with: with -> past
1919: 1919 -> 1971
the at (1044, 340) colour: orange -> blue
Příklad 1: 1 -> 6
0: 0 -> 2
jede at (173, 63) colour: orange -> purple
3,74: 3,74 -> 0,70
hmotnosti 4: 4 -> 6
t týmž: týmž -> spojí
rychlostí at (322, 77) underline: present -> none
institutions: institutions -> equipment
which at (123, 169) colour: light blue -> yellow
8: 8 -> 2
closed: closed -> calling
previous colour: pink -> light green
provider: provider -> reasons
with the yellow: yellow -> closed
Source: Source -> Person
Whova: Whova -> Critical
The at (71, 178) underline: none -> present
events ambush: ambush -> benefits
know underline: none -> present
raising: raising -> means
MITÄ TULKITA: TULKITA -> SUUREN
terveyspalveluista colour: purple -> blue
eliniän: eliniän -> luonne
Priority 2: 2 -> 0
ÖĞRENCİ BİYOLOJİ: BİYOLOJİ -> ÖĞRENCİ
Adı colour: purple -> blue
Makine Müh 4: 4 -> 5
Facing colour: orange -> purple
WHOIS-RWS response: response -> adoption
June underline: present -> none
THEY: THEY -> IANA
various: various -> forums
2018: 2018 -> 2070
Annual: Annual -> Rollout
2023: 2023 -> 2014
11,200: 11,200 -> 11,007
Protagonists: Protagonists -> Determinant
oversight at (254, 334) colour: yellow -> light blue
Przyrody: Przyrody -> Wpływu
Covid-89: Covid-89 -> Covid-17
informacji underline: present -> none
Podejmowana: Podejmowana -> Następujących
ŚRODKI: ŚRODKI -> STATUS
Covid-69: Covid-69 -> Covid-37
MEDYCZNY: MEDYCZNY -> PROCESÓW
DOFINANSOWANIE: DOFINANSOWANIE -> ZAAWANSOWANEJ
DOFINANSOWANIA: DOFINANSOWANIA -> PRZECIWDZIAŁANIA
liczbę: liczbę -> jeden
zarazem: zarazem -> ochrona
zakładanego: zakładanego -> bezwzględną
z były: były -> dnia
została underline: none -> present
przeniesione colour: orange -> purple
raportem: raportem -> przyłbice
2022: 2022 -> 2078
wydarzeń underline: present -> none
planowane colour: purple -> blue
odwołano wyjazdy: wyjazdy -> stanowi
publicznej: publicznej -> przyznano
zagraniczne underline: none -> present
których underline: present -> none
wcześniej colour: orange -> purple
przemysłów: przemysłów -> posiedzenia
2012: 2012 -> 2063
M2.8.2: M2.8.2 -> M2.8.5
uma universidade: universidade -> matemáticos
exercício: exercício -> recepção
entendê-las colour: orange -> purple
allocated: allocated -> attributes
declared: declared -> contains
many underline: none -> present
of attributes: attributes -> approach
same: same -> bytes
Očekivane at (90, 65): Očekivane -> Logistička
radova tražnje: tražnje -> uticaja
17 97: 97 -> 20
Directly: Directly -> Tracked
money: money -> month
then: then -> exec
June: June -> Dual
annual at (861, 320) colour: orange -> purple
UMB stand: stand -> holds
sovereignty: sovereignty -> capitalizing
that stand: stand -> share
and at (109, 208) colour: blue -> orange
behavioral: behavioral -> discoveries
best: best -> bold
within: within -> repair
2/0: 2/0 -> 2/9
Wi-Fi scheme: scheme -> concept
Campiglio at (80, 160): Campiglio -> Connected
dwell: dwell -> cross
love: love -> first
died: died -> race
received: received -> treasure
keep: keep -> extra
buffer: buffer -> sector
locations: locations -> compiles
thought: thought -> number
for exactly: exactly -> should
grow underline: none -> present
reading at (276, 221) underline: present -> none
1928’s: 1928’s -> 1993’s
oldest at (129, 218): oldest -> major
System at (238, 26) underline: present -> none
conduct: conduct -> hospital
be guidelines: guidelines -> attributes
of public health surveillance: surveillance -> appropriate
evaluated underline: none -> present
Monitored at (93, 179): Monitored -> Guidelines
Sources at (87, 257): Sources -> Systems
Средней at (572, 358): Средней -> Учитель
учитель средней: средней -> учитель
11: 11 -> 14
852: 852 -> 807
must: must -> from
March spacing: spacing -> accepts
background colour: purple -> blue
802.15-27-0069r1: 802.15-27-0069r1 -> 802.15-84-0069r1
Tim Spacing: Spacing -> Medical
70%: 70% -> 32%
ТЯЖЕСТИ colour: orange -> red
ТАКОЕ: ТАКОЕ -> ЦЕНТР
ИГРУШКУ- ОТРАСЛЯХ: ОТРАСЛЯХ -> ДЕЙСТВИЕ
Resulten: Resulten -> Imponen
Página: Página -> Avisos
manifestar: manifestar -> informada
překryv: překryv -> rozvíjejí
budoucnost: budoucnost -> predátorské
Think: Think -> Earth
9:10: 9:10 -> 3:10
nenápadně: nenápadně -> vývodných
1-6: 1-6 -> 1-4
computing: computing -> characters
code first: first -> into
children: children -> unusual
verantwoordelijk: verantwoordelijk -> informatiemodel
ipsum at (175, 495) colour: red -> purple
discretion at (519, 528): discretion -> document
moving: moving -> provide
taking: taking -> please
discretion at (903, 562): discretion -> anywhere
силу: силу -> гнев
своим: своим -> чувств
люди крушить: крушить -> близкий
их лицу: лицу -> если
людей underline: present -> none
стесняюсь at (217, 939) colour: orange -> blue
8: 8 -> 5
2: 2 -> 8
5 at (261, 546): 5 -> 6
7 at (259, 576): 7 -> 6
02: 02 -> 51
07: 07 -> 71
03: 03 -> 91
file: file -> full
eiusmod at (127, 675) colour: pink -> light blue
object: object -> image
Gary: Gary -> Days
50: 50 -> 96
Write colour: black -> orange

....

[Written request] Please reproduce every line of the items above word for word, without changing, adding or leaving out anything.

[Full response]
with: with -> past
1919: 1919 -> 1971
the at (1044, 340) colour: orange -> blue
Příklad 1: 1 -> 6
0: 0 -> 2
jede at (173, 63) colour: orange -> purple
3,74: 3,74 -> 0,70
hmotnosti 4: 4 -> 6
t týmž: týmž -> spojí
rychlostí at (322, 77) underline: present -> none
institutions: institutions -> equipment
which at (123, 169) colour: light blue -> yellow
8: 8 -> 2
closed: closed -> calling
previous colour: pink -> light green
provider: provider -> reasons
with the yellow: yellow -> closed
Source: Source -> Person
Whova: Whova -> Critical
The at (71, 178) underline: none -> present
events ambush: ambush -> benefits
know underline: none -> present
raising: raising -> means
MITÄ TULKITA: TULKITA -> SUUREN
terveyspalveluista colour: purple -> blue
eliniän: eliniän -> luonne
Priority 2: 2 -> 0
ÖĞRENCİ BİYOLOJİ: BİYOLOJİ -> ÖĞRENCİ
Adı colour: purple -> blue
Makine Müh 4: 4 -> 5
Facing colour: orange -> purple
WHOIS-RWS response: response -> adoption
June underline: present -> none
THEY: THEY -> IANA
various: various -> forums
2018: 2018 -> 2070
Annual: Annual -> Rollout
2023: 2023 -> 2014
11,200: 11,200 -> 11,007
Protagonists: Protagonists -> Determinant
oversight at (254, 334) colour: yellow -> light blue
Przyrody: Przyrody -> Wpływu
Covid-89: Covid-89 -> Covid-17
informacji underline: present -> none
Podejmowana: Podejmowana -> Następujących
ŚRODKI: ŚRODKI -> STATUS
Covid-69: Covid-69 -> Covid-37
MEDYCZNY: MEDYCZNY -> PROCESÓW
DOFINANSOWANIE: DOFINANSOWANIE -> ZAAWANSOWANEJ
DOFINANSOWANIA: DOFINANSOWANIA -> PRZECIWDZIAŁANIA
liczbę: liczbę -> jeden
zarazem: zarazem -> ochrona
zakładanego: zakładanego -> bezwzględną
z były: były -> dnia
została underline: none -> present
przeniesione colour: orange -> purple
raportem: raportem -> przyłbice
2022: 2022 -> 2078
wydarzeń underline: present -> none
planowane colour: purple -> blue
odwołano wyjazdy: wyjazdy -> stanowi
publicznej: publicznej -> przyznano
zagraniczne underline: none -> present
których underline: present -> none
wcześniej colour: orange -> purple
przemysłów: przemysłów -> posiedzenia
2012: 2012 -> 2063
M2.8.2: M2.8.2 -> M2.8.5
uma universidade: universidade -> matemáticos
exercício: exercício -> recepção
entendê-las colour: orange -> purple
allocated: allocated -> attributes
declared: declared -> contains
many underline: none -> present
of attributes: attributes -> approach
same: same -> bytes
Očekivane at (90, 65): Očekivane -> Logistička
radova tražnje: tražnje -> uticaja
17 97: 97 -> 20
Directly: Directly -> Tracked
money: money -> month
then: then -> exec
June: June -> Dual
annual at (861, 320) colour: orange -> purple
UMB stand: stand -> holds
sovereignty: sovereignty -> capitalizing
that stand: stand -> share
and at (109, 208) colour: blue -> orange
behavioral: behavioral -> discoveries
best: best -> bold
within: within -> repair
2/0: 2/0 -> 2/9
Wi-Fi scheme: scheme -> concept
Campiglio at (80, 160): Campiglio -> Connected
dwell: dwell -> cross
love: love -> first
died: died -> race
received: received -> treasure
keep: keep -> extra
buffer: buffer -> sector
locations: locations -> compiles
thought: thought -> number
for exactly: exactly -> should
grow underline: none -> present
reading at (276, 221) underline: present -> none
1928’s: 1928’s -> 1993’s
oldest at (129, 218): oldest -> major
System at (238, 26) underline: present -> none
conduct: conduct -> hospital
be guidelines: guidelines -> attributes
of public health surveillance: surveillance -> appropriate
evaluated underline: none -> present
Monitored at (93, 179): Monitored -> Guidelines
Sources at (87, 257): Sources -> Systems
Средней at (572, 358): Средней -> Учитель
учитель средней: средней -> учитель
11: 11 -> 14
852: 852 -> 807
must: must -> from
March spacing: spacing -> accepts
background colour: purple -> blue
802.15-27-0069r1: 802.15-27-0069r1 -> 802.15-84-0069r1
Tim Spacing: Spacing -> Medical
70%: 70% -> 32%
ТЯЖЕСТИ colour: orange -> red
ТАКОЕ: ТАКОЕ -> ЦЕНТР
ИГРУШКУ- ОТРАСЛЯХ: ОТРАСЛЯХ -> ДЕЙСТВИЕ
Resulten: Resulten -> Imponen
Página: Página -> Avisos
manifestar: manifestar -> informada
překryv: překryv -> rozvíjejí
budoucnost: budoucnost -> predátorské
Think: Think -> Earth
9:10: 9:10 -> 3:10
nenápadně: nenápadně -> vývodných
1-6: 1-6 -> 1-4
computing: computing -> characters
code first: first -> into
children: children -> unusual
verantwoordelijk: verantwoordelijk -> informatiemodel
ipsum at (175, 495) colour: red -> purple
discretion at (519, 528): discretion -> document
moving: moving -> provide
taking: taking -> please
discretion at (903, 562): discretion -> anywhere
силу: силу -> гнев
своим: своим -> чувств
люди крушить: крушить -> близкий
их лицу: лицу -> если
людей underline: present -> none
стесняюсь at (217, 939) colour: orange -> blue
8: 8 -> 5
2: 2 -> 8
5 at (261, 546): 5 -> 6
7 at (259, 576): 7 -> 6
02: 02 -> 51
07: 07 -> 71
03: 03 -> 91
file: file -> full
eiusmod at (127, 675) colour: pink -> light blue
object: object -> image
Gary: Gary -> Days
50: 50 -> 96
Write colour: black -> orange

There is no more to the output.